-- begin Text to read --

Understand the critical difference between absolute and relative temperatures.

Goal: Learn when to use absolute vs relative temperature quantities
Time: ~15 minutes

The Temperature Problem

Critical question: What does 20 °C + 30 °C mean?

Possible interpretations:

  1. Temperature changes: "Increase by 20 °C, then by 30 °C" → Total change: 50 °C ✅ (Makes sense!)
  2. Absolute temperatures: "Room at 20 °C plus water at 30 °C" → Result: 50 °C ❌ (Meaningless!)
  3. Point + change: "Start at 20 °C, increase by 30 °C" → Result: 50 °C ✅ (Makes sense!)

Let's prove this with Kelvin:

// Interpretation 1: Temperature CHANGES (makes sense)
// 20 °C change + 30 °C change = 50 °C change
// 20 K + 30 K = 50 K  ✅ Correct!

// Interpretation 2: Absolute TEMPERATURES (wrong!)
// 20 °C = 293.15 K, 30 °C = 303.15 K
// 293.15 K + 303.15 K = 596.30 K
// But 50 °C = 323.15 K
// 596.30 K ≠ 323.15 K  ❌ Numbers don't match!

// Interpretation 3: Point + change (makes sense)
// Start at 20 °C = 293.15 K, increase by 30 K
// 293.15 K + 30 K = 323.15 K = 50 °C  ✅ Correct!

-- end Text to read --
-- begin Stored data --

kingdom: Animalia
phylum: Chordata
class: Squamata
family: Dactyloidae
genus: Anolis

-- end Stored data --
-- begin Stored data --

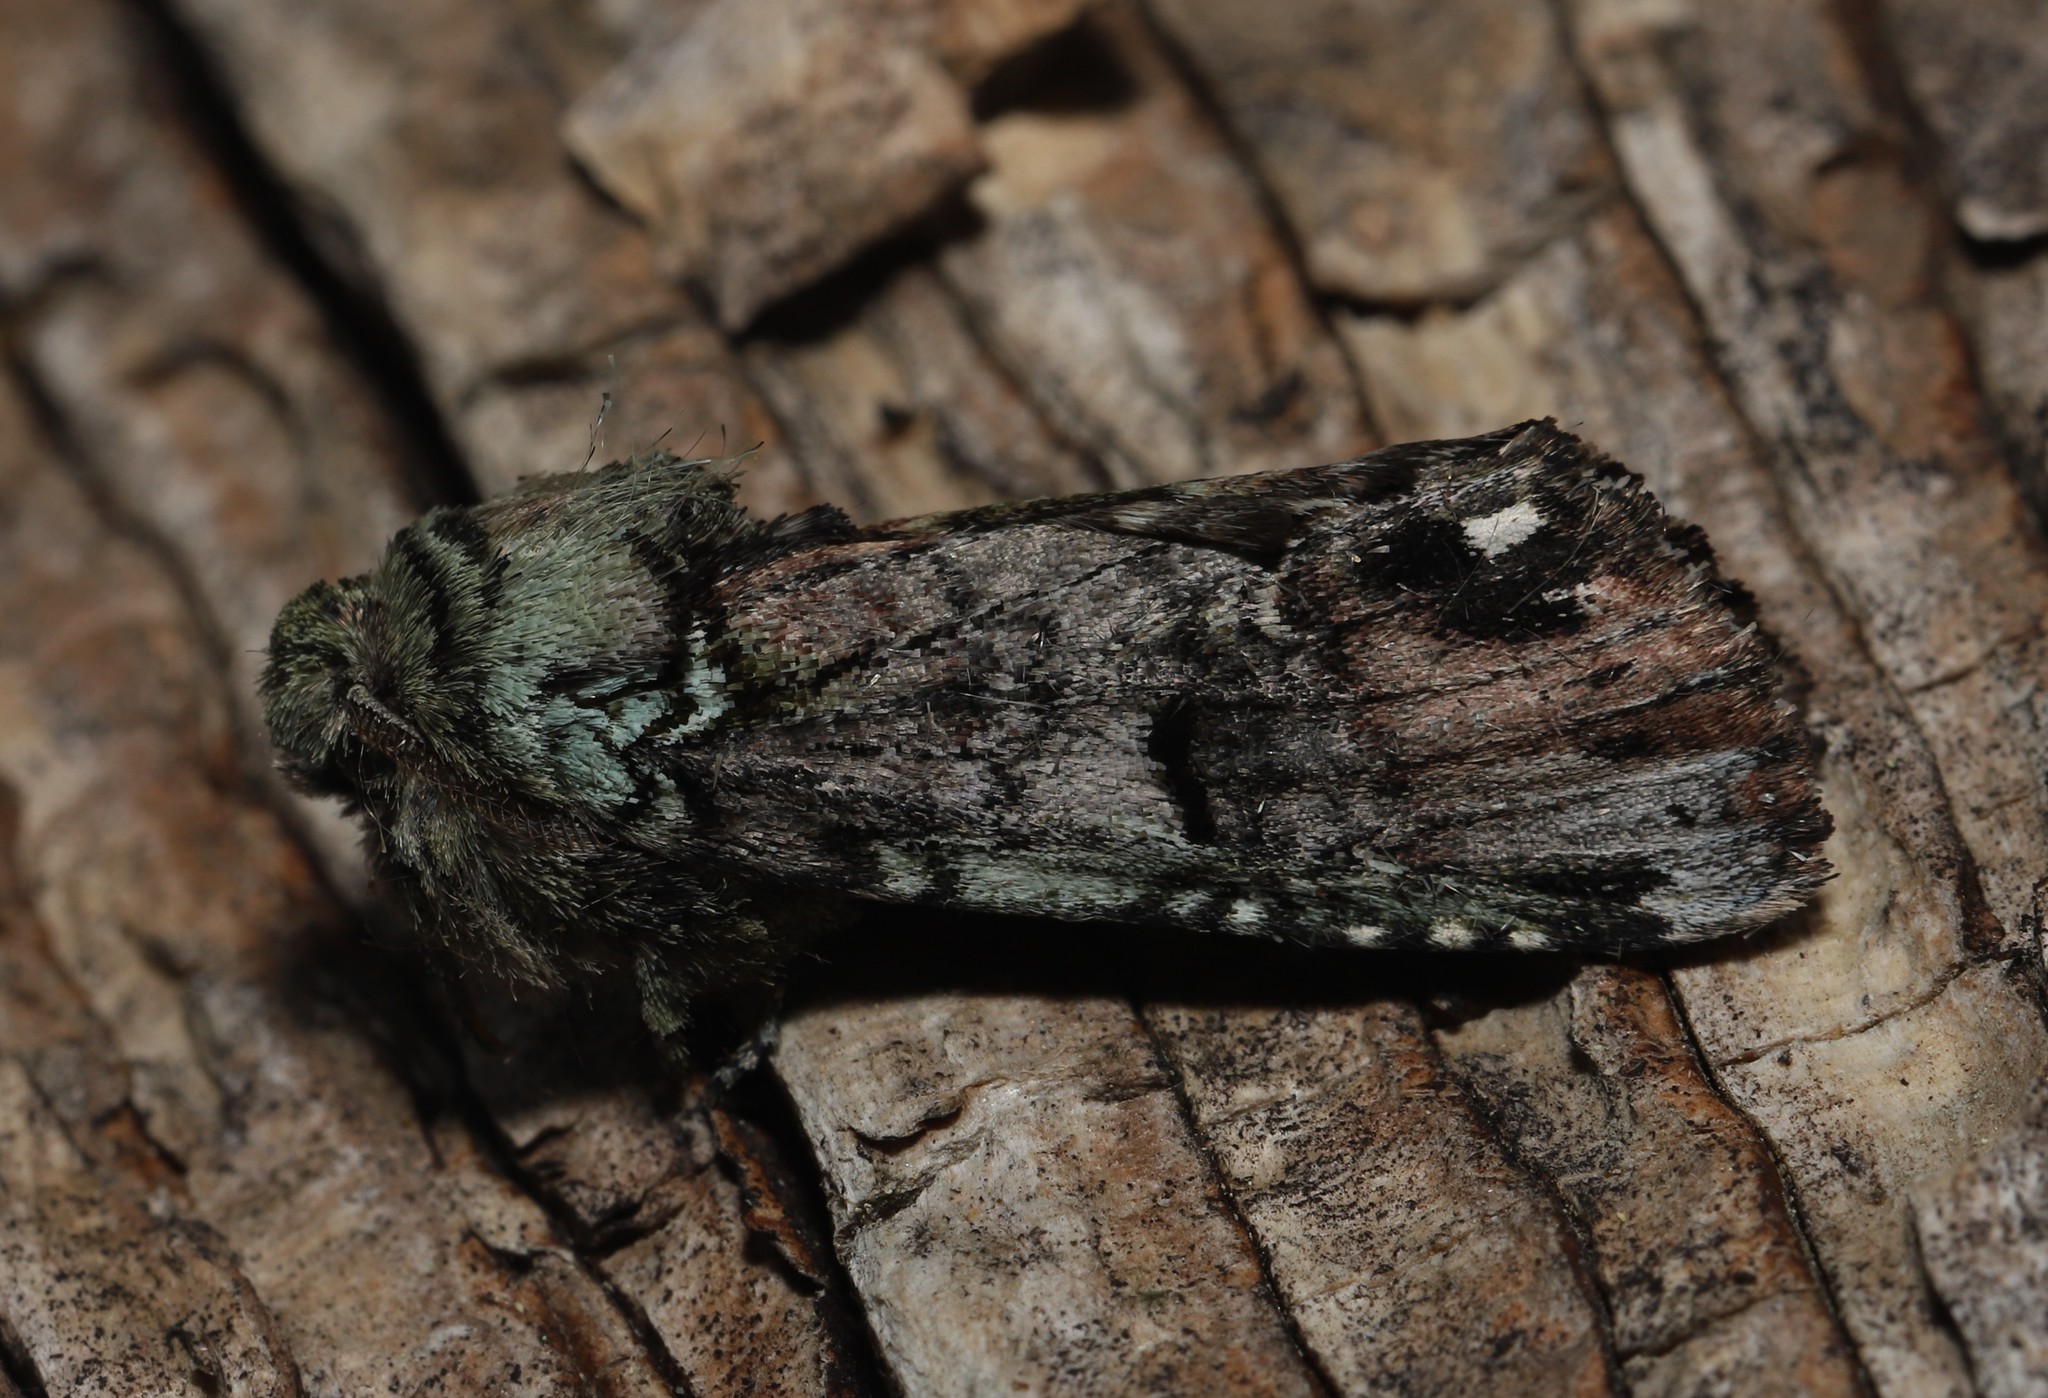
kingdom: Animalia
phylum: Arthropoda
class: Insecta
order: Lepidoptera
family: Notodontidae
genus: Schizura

-- end Stored data --

■ Exercises to complete ■
• a. Write out the part of the temperature lesson between "Critical question: What" and "change: 50 °C ✅ (Makes sense!)", inclusive.
• b. Summarize the temperature lesson in two sentences.
• c. Proceed with the temperature lesson, starting right after its Kelvin check of interpretation 3.

■ Per-task outputs ■
• a.
Critical question: What does 20 °C + 30 °C mean?

Possible interpretations:

  1. Temperature changes: "Increase by 20 °C, then by 30 °C" → Total change: 50 °C ✅ (Makes sense!)

• b. The sum 20 °C + 30 °C can be read as two temperature changes, two absolute temperatures, or a starting point plus a change, and only the first and third readings make sense. Checking in Kelvin confirms this: the changes and the point-plus-change both come out consistent, but adding the absolute values 293.15 K and 303.15 K gives 596.30 K rather than the 323.15 K that equals 50 °C.

• c.
// The library prevents ambiguity through types:
// quantity + quantity              // ✅ Changes add
// quantity_point + quantity_point  // ❌ Points don't add (won't compile!)
// quantity_point + quantity        // ✅ Point + change works

The solution: Use quantity for changes, quantity_point for absolute values!

Construction Helpers for Temperatures

The direct multiplication syntax 20 * deg_C is ambiguous (is it a change or absolute value?) and is not allowed (does not compile) when working with temperatures.

To avoid the ambiguity shown above, use explicit construction helpers:

// For temperature differences (quantities):
quantity temp_change = delta<deg_C>(20);  // 20 °C change = 20 K

// For absolute temperatures (points):
quantity_point temp = point<deg_C>(20);   // 20 °C absolute = 293.15 K

Absolute vs Relative

  • Absolute temperature: A specific point (20 °C, 293 K)
  • Relative temperature: A difference (increase by 5 °C, ΔT = 5 K)
// ce-embed height=650 compiler=clang2110 flags="-std=c++23 -stdlib=libc++ -O3" mp-units=trunk
#include <mp-units/systems/si.h>
#include <iostream>

int main()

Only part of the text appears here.